• [+] expand all

Create a text search application

Get started with the Python API to create and modify Vespa applications

Open In Colab

This self-contained tutorial will create a basic text search application from scratch based on the MS MARCO dataset, similar to Vespa’s text search tutorials. Visit pyvespa reference API for more detailed information about the API presented here.

Install pyvespa

!pip install pyvespa

Document

Create a Document instance containing the Fields to store in the app. To simplify the application, include only the id, the title and the body of the MS MARCO documents.

from vespa.package import Document, Field

document = Document(
    fields=[
        Field(name = "id", type = "string", indexing = ["attribute", "summary"]),
        Field(name = "title", type = "string", indexing = ["index", "summary"], index = "enable-bm25"),
        Field(name = "body", type = "string", indexing = ["index", "summary"], index = "enable-bm25")        
    ]
)

Schema

The complete Schema will be named msmarco and contain the Document instance defined above. The default FieldSet indicates that queries will look for matches by searching both in the titles and bodies of the documents. The default RankProfile indicates that all the matched documents will be ranked by the nativeRank expression involving the title and the body of the matched documents.

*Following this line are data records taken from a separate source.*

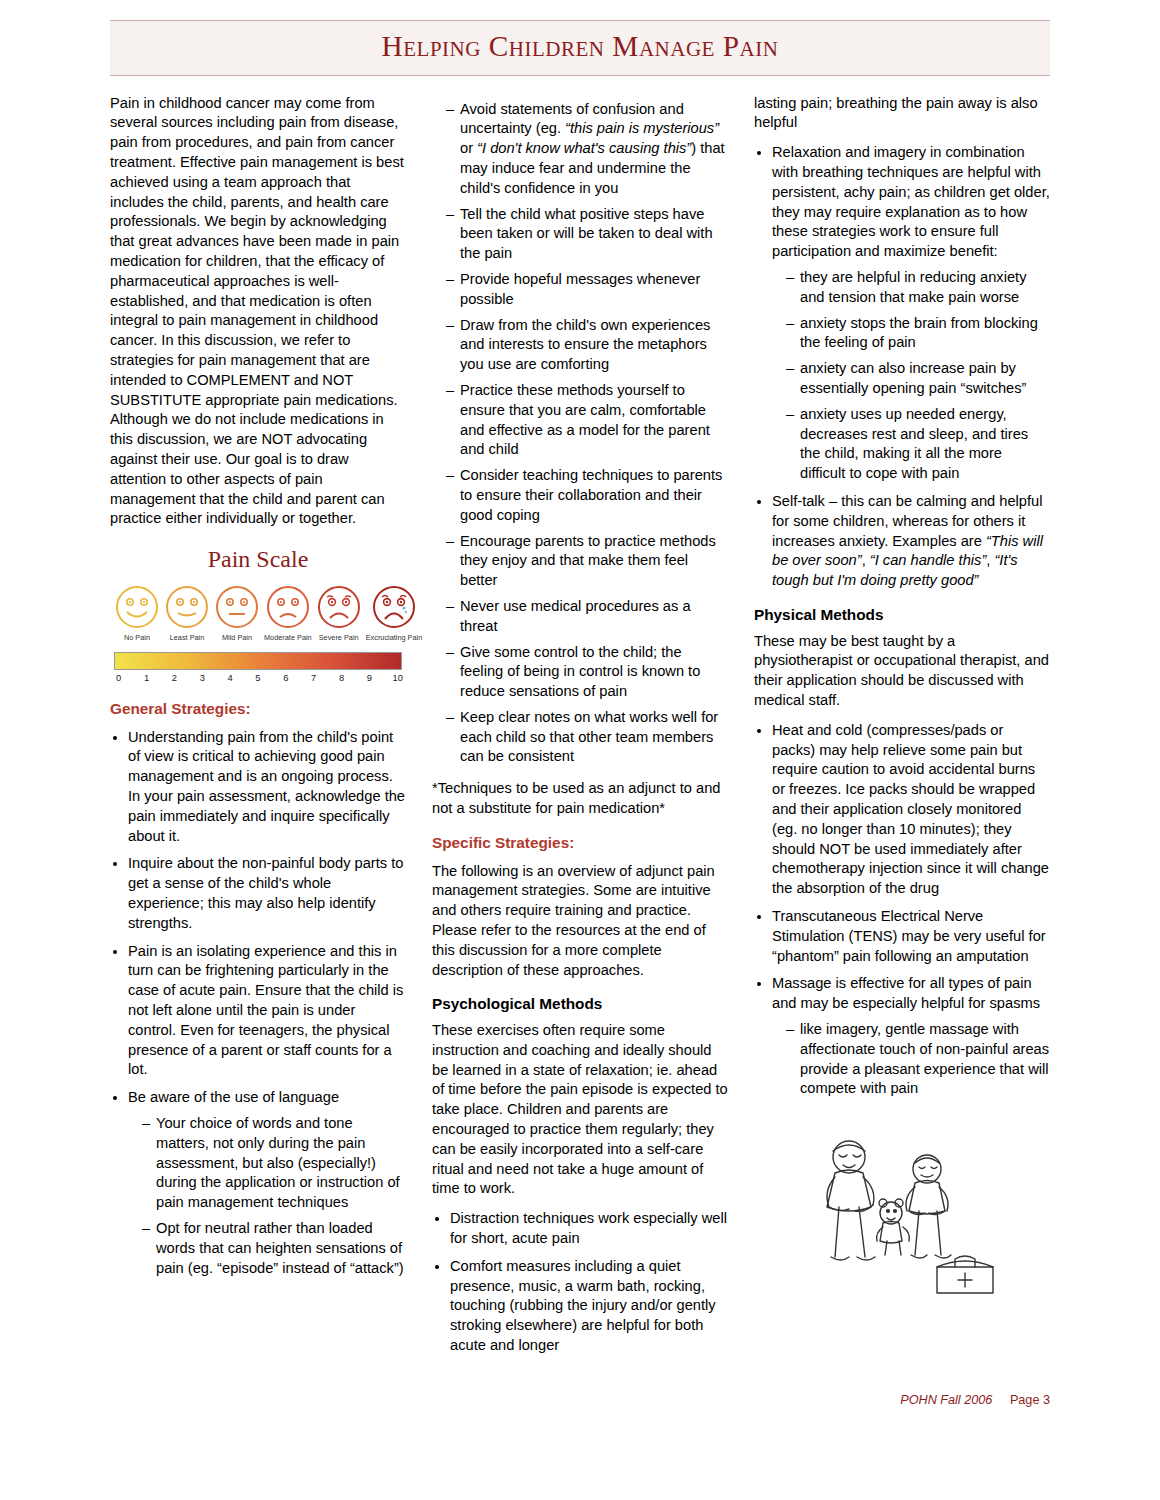Helping Children Manage Pain
Pain in childhood cancer may come from several sources including pain from disease, pain from procedures, and pain from cancer treatment. Effective pain management is best achieved using a team approach that includes the child, parents, and health care professionals. We begin by acknowledging that great advances have been made in pain medication for children, that the efficacy of pharmaceutical approaches is well-established, and that medication is often integral to pain management in childhood cancer. In this discussion, we refer to strategies for pain management that are intended to COMPLEMENT and NOT SUBSTITUTE appropriate pain medications. Although we do not include medications in this discussion, we are NOT advocating against their use. Our goal is to draw attention to other aspects of pain management that the child and parent can practice either individually or together.
Pain Scale
No Pain
Least Pain
Mild Pain
Moderate Pain
Severe Pain
Excruciating Pain
012345678910
General Strategies:
Understanding pain from the child's point of view is critical to achieving good pain management and is an ongoing process. In your pain assessment, acknowledge the pain immediately and inquire specifically about it.
Inquire about the non-painful body parts to get a sense of the child's whole experience; this may also help identify strengths.
Pain is an isolating experience and this in turn can be frightening particularly in the case of acute pain. Ensure that the child is not left alone until the pain is under control. Even for teenagers, the physical presence of a parent or staff counts for a lot.
Be aware of the use of language
Your choice of words and tone matters, not only during the pain assessment, but also (especially!) during the application or instruction of pain management techniques
Opt for neutral rather than loaded words that can heighten sensations of pain (eg. “episode” instead of “attack”)
Avoid statements of confusion and uncertainty (eg. “this pain is mysterious” or “I don't know what's causing this”) that may induce fear and undermine the child's confidence in you
Tell the child what positive steps have been taken or will be taken to deal with the pain
Provide hopeful messages whenever possible
Draw from the child's own experiences and interests to ensure the metaphors you use are comforting
Practice these methods yourself to ensure that you are calm, comfortable and effective as a model for the parent and child
Consider teaching techniques to parents to ensure their collaboration and their good coping
Encourage parents to practice methods they enjoy and that make them feel better
Never use medical procedures as a threat
Give some control to the child; the feeling of being in control is known to reduce sensations of pain
Keep clear notes on what works well for each child so that other team members can be consistent
*Techniques to be used as an adjunct to and not a substitute for pain medication*
Specific Strategies:
The following is an overview of adjunct pain management strategies. Some are intuitive and others require training and practice. Please refer to the resources at the end of this discussion for a more complete description of these approaches.
Psychological Methods
These exercises often require some instruction and coaching and ideally should be learned in a state of relaxation; ie. ahead of time before the pain episode is expected to take place. Children and parents are encouraged to practice them regularly; they can be easily incorporated into a self-care ritual and need not take a huge amount of time to work.
Distraction techniques work especially well for short, acute pain
Comfort measures including a quiet presence, music, a warm bath, rocking, touching (rubbing the injury and/or gently stroking elsewhere) are helpful for both acute and longer
lasting pain; breathing the pain away is also helpful
Relaxation and imagery in combination with breathing techniques are helpful with persistent, achy pain; as children get older, they may require explanation as to how these strategies work to ensure full participation and maximize benefit:
they are helpful in reducing anxiety and tension that make pain worse
anxiety stops the brain from blocking the feeling of pain
anxiety can also increase pain by essentially opening pain “switches”
anxiety uses up needed energy, decreases rest and sleep, and tires the child, making it all the more difficult to cope with pain
Self-talk – this can be calming and helpful for some children, whereas for others it increases anxiety. Examples are “This will be over soon”, “I can handle this”, “It's tough but I'm doing pretty good”
Physical Methods
These may be best taught by a physiotherapist or occupational therapist, and their application should be discussed with medical staff.
Heat and cold (compresses/pads or packs) may help relieve some pain but require caution to avoid accidental burns or freezes. Ice packs should be wrapped and their application closely monitored (eg. no longer than 10 minutes); they should NOT be used immediately after chemotherapy injection since it will change the absorption of the drug
Transcutaneous Electrical Nerve Stimulation (TENS) may be very useful for “phantom” pain following an amputation
Massage is effective for all types of pain and may be especially helpful for spasms
like imagery, gentle massage with affectionate touch of non-painful areas provide a pleasant experience that will compete with pain
POHN Fall 2006 Page 3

from vespa.package import Schema, FieldSet, RankProfile

msmarco_schema = Schema(
    name = "msmarco", 
    document = document, 
    fieldsets = [FieldSet(name = "default", fields = ["title", "body"])],
    rank_profiles = [RankProfile(name = "default", first_phase = "nativeRank(title, body)")]
)

Application package

Once the Schema is defined, create the msmarco ApplicationPackage:

from vespa.package import ApplicationPackage

app_package = ApplicationPackage(name = "msmarco", schema=[msmarco_schema])

At this point, app_package contains all the relevant information required to create an MS MARCO text search app and is ready for deployment.